## DIRECTIONS
- 1) Translate this sentence from the sigma-1 receptor abstract into Spanish: "There is currently no drug that can slow or halt the progression of Alzheimer’s disease (AD)."
- 2) Carry on the sigma-1 receptor abstract from its last sentence.

Abstract

Abstract ID 97805

Poster Board 328

Neurodegenerative diseases (NDs) are becoming more common due to increased life expectancy. There is currently no drug that can slow or halt the progression of Alzheimer’s disease (AD). The sigma-1 receptor (σ1R) is a chaperone protein located at the junction of the endoplasmic reticulum (ER) and the mitochondria in a region called the mitochondrial-associated membrane (MAM). Activating the σ1R leads to the chaperoning of ion channels and other proteins involved in cell survival. One of its primary functions in neuron cells is the chaperoning of the IP₃ receptor at the MAM during cellular stress, leading to Ca²⁺ shuttling into the mitochondria, stimulating ATP production, and leading to cell survival, growth, division, or differentiation. The σ1R is an interesting target for treating NDs such as AD since its activation provides various cell survival benefits, including reducing ER stress and regulating autophagy. There are several σ1R drugs currently undergoing clinical trials for NDs.

This study aimed to evaluate the σ1R activity of dipentylammonium (DPA), which has previously been shown to bind to the receptor with nanomolar affinity and have antidepressant-like effects. Furthermore, we hoped to find other novel σ1R ligands.

We have used in vitro (PC-12 and HT-22 cells) and in vivo (C.elegans, wild type, and mutated strains) techniques to evaluate various σ1R ligands, particularly DPA. PC-12 cells were cultured in 6-well plates coated with poly-d-lysine and treated with NGF (10 ng/ml) with or without DPA. The resulting neurites were photographed and measured using Image J. The prevention of damage to 7-day NGF (10 ng/ml) differentiated PC-12 neurites caused by 10 μM Aβ_(25-35) by DPA was measured by the MTT assay, and the measurement of neurite length 24 hours after 10 μM Aβ_(25-35) treatment. Immunoprecipitation using an antibody specific to the σ1R was used to measure colocalization with Binding Immunoglobulin Protein (BiP) visualized using western blotting with a BiP-antibody.

## SUPPLIED MATERIAL
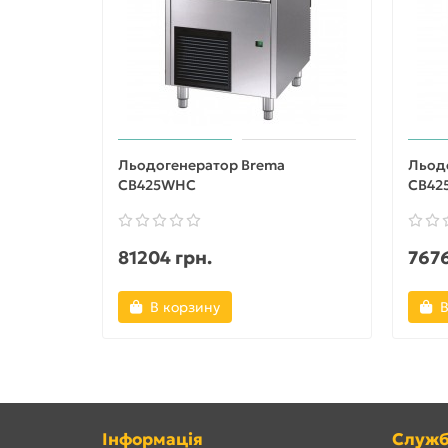
Льодогенератор Brema
Льод
CB425WHC
CB42
81204 грн.
7676
В корзину
В
Інформація
Служб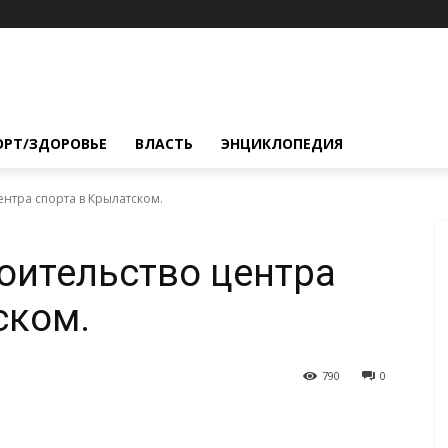
ОРТ/ЗДОРОВЬЕ
ВЛАСТЬ
ЭНЦИКЛОПЕДИЯ
ентра спорта в Крылатском.
оительство центра
ском.
790
0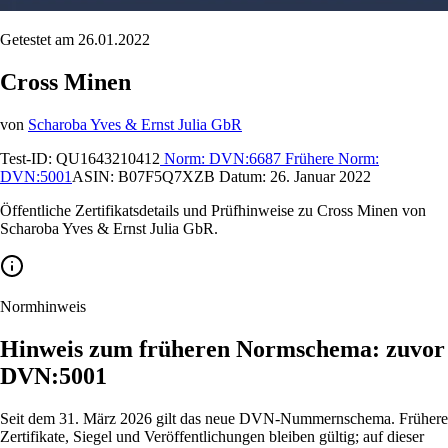
Getestet am 26.01.2022
Cross Minen
von
Scharoba Yves & Ernst Julia GbR
Test-ID:
QU1643210412
Norm:
DVN:6687
Frühere Norm:
DVN:5001
ASIN:
B07F5Q7XZB
Datum:
26. Januar 2022
Öffentliche Zertifikatsdetails und Prüfhinweise zu Cross Minen von
Scharoba Yves & Ernst Julia GbR.
Normhinweis
Hinweis zum früheren Normschema: zuvor
DVN:5001
Seit dem 31. März 2026 gilt das neue DVN-Nummernschema. Frühere
Zertifikate, Siegel und Veröffentlichungen bleiben gültig; auf dieser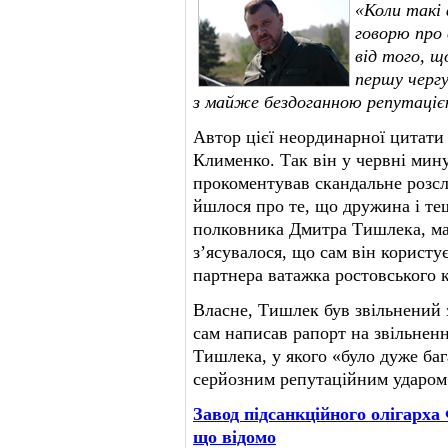
«Коли такі
говорю про
від того, щ
першу чергу
з майже бездоганною репутаціє
Автор цієї неординарної цитати
Клименко. Так він у червні мину
прокоментував скандальне розсл
йшлося про те, що дружина і те
полковника Дмитра Тишлека, маю
з’ясувалося, що сам він корист
партнера ватажка ростовського 
Власне, Тишлек був звільнений з
сам написав рапорт на звільнен
Тишлека, у якого «було дуже баг
серйозним репутаційним ударом 
Завод підсанкційного олігарха
що відомо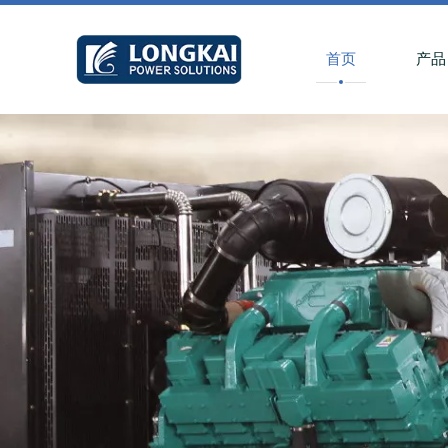
首页
产品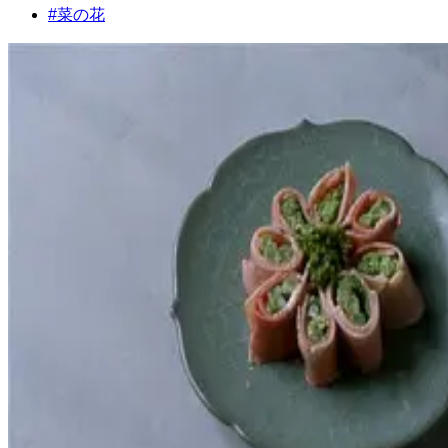
#
菜の花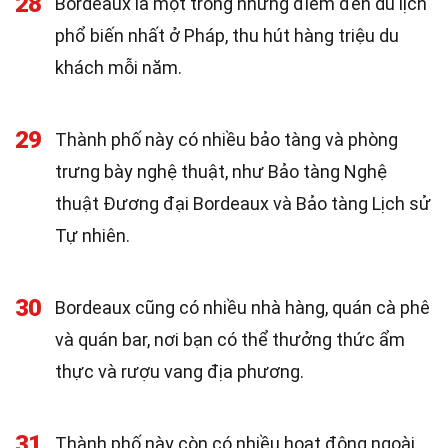
28
Bordeaux là một trong những điểm đến du lịch
phổ biến nhất ở Pháp, thu hút hàng triệu du
khách mỗi năm.
29
Thành phố này có nhiều bảo tàng và phòng
trưng bày nghệ thuật, như Bảo tàng Nghệ
thuật Đương đại Bordeaux và Bảo tàng Lịch sử
Tự nhiên.
30
Bordeaux cũng có nhiều nhà hàng, quán cà phê
và quán bar, nơi bạn có thể thưởng thức ẩm
thực và rượu vang địa phương.
31
Thành phố này còn có nhiều hoạt động ngoài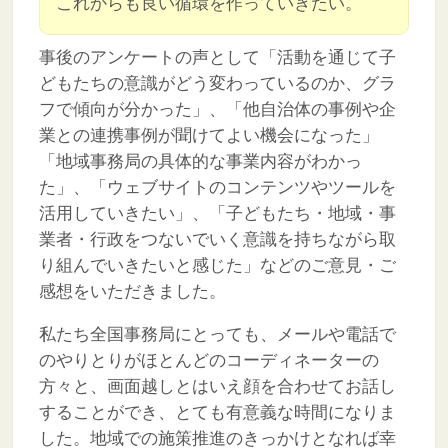
これからも良い循環を作っていきたい。
事後のアンケートの声として「活動を通じて子
どもたちの意識がどう変わっているのか、グラ
フで傾向が分かった」、「他自治体の事例や企
業との連携事例が聞けてよい機会になった」
「地域事務局の具体的な事業内容がわかっ
た」、「ウェブサイトのコンテンツやツールを
活用していきたい」、「子どもたち・地域・事
業者・行政をつないでいく意識を持ちながら取
り組んでいきたいと感じた」などのご意見・ご
感想をいただきました。
私たち全国事務局にとっても、メールや電話で
のやりとりがほとんどのコーディネーターの
方々と、画面越しとはいえ顔を合わせてお話し
することができ、とても有意義な時間になりま
した。地域での施策推進のきっかけとなれば幸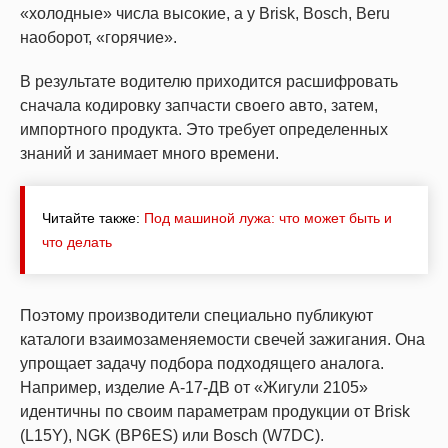
«холодные» числа высокие, а у Brisk, Bosch, Beru
наоборот, «горячие».
В результате водителю приходится расшифровать
сначала кодировку запчасти своего авто, затем,
импортного продукта. Это требует определенных
знаний и занимает много времени.
Читайте также:
Под машиной лужа: что может быть и
что делать
Поэтому производители специально публикуют
каталоги взаимозаменяемости свечей зажигания. Она
упрощает задачу подбора подходящего аналога.
Например, изделие А-17-ДВ от «Жигули 2105»
идентичны по своим параметрам продукции от Brisk
(L15Y), NGK (BP6ES) или Bosch (W7DC).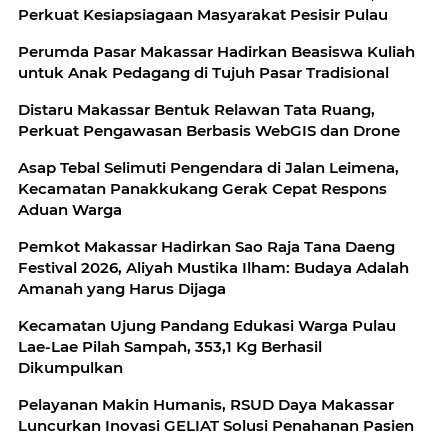
Perkuat Kesiapsiagaan Masyarakat Pesisir Pulau
Perumda Pasar Makassar Hadirkan Beasiswa Kuliah
untuk Anak Pedagang di Tujuh Pasar Tradisional
Distaru Makassar Bentuk Relawan Tata Ruang,
Perkuat Pengawasan Berbasis WebGIS dan Drone
Asap Tebal Selimuti Pengendara di Jalan Leimena,
Kecamatan Panakkukang Gerak Cepat Respons
Aduan Warga
Pemkot Makassar Hadirkan Sao Raja Tana Daeng
Festival 2026, Aliyah Mustika Ilham: Budaya Adalah
Amanah yang Harus Dijaga
Kecamatan Ujung Pandang Edukasi Warga Pulau
Lae-Lae Pilah Sampah, 353,1 Kg Berhasil
Dikumpulkan
Pelayanan Makin Humanis, RSUD Daya Makassar
Luncurkan Inovasi GELIAT Solusi Penahanan Pasien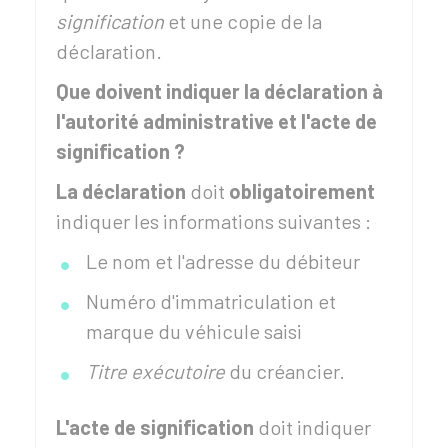
signification
et une copie de la
déclaration.
Que doivent indiquer la déclaration à
l'autorité administrative et l'acte de
signification ?
La déclaration
doit
obligatoirement
indiquer les informations suivantes :
Le nom et l'adresse du débiteur
Numéro d'immatriculation et
marque du véhicule saisi
Titre exécutoire
du créancier.
L'acte de signification
doit indiquer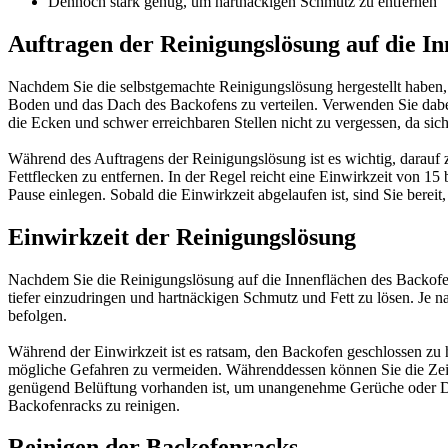
Dennoch stark genug, um hartnäckigen Schmutz zu entfernen
Auftragen der Reinigungslösung auf die I
Nachdem Sie die selbstgemachte Reinigungslösung hergestellt haben, 
Boden und das Dach des Backofens zu verteilen. Verwenden Sie dabe
die Ecken und schwer erreichbaren Stellen nicht zu vergessen, da si
Während des Auftragens der Reinigungslösung ist es wichtig, darauf 
Fettflecken zu entfernen. In der Regel reicht eine Einwirkzeit von 
Pause einlegen. Sobald die Einwirkzeit abgelaufen ist, sind Sie bereit
Einwirkzeit der Reinigungslösung
Nachdem Sie die Reinigungslösung auf die Innenflächen des Backofens
tiefer einzudringen und hartnäckigen Schmutz und Fett zu lösen. Je n
befolgen.
Während der Einwirkzeit ist es ratsam, den Backofen geschlossen zu 
mögliche Gefahren zu vermeiden. Währenddessen können Sie die Zeit n
genügend Belüftung vorhanden ist, um unangenehme Gerüche oder Dämpf
Backofenracks zu reinigen.
Reinigen der Backofenracks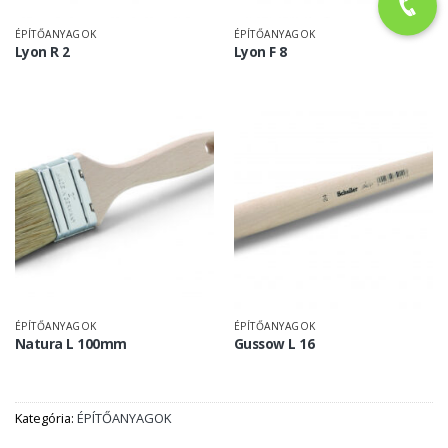
ÉPÍTŐANYAGOK
ÉPÍTŐANYAGOK
Lyon R 2
Lyon F 8
ÉPÍTŐANYAGOK
ÉPÍTŐANYAGOK
Natura L 100mm
Gussow L 16
Kategória:
ÉPÍTŐANYAGOK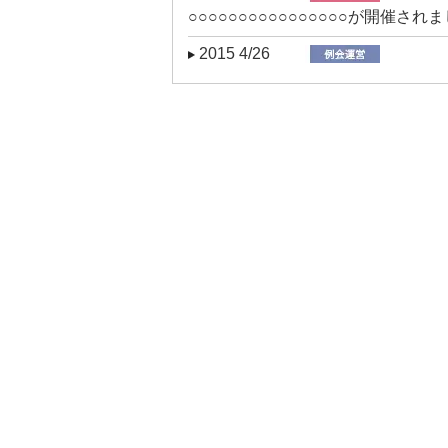
○○○○○○○○○○○○○○○○が開催され
2015 4/26
○○○○○○○○○○○が開催されました。
2015 4/15
○○○○○○○○○○○○○○○○が開催され
2015 4/1
○○○○○○○○○○○が開催されました。
2015 3/28
○○○○○○○○○○○○○○○○が開催され
2015 3/18
○○○○○○○○が開催されました。
2015 3/1
○○○○○○○○○○○○○○○○が開催され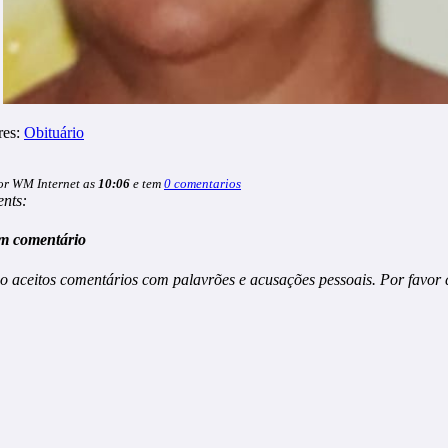
res:
Obituário
or WM Internet as
10:06
e tem
0 comentarios
nts:
m comentário
o aceitos comentários com palavrões e acusações pessoais. Por favor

## SOLVED PROBLEMS
- 1) Actualmente no existe ningún fármaco que pueda ralentizar o detener la progresión de la enfermedad de Alzheimer (EA).

- 2)
We have shown that the novel σ1R ligand DPA activates the σ1R, causing the dissociation of BiP from the σ1R in HT-22 cells and potentiated NGF-induced neurite outgrowth in PC-12 cells at concentrations between 1 and 100 μM.

Furthermore, we used the σ1R-ve mutant strain of C.elegans to study the effect of DPA and other potential σ1R ligands and compared them to other known σ-ligands such as PRE084 and fluoxetine.

Fluoxetine (5 mM) significantly extends the median lifespan of wild-type C.elegans (from 14 to 16 days p < 0.05), whereas DPA does not. Fluoxetine (from 9 to 10 days, p < 0.05) and DPA (5mM) (from 9 to 10 days, p < 0.001) could extend the median lifespan, and DPA could prevent paralysis of mutant human Aβ over-expressing C.elegans strains. Neither drug increased the lifespan of the σ1R KO worm.

Modeling of the C.elegans receptor compared to the human shows a similar structure despite the differences in sequence. Docking analysis of the σ1R with DPA and other σ1R ligands suggests that DPA may act as an agonist via both the traditional ligand binding site and as an allosteric activator of the σ1R.

In conclusion, we have demonstrated that DPA acts via σ1R activation, which may be a potential starting point for therapeutic development in targeting NDs. Furthermore, we have identified that the σ1R is required for the lifespan-extending properties of fluoxetine in C.elegans.

Supported by Grants for the development of new faculty staff, Ratchadaphiseksomphot Fund, Chulalongkorn University (DNS_66_076_3700_008).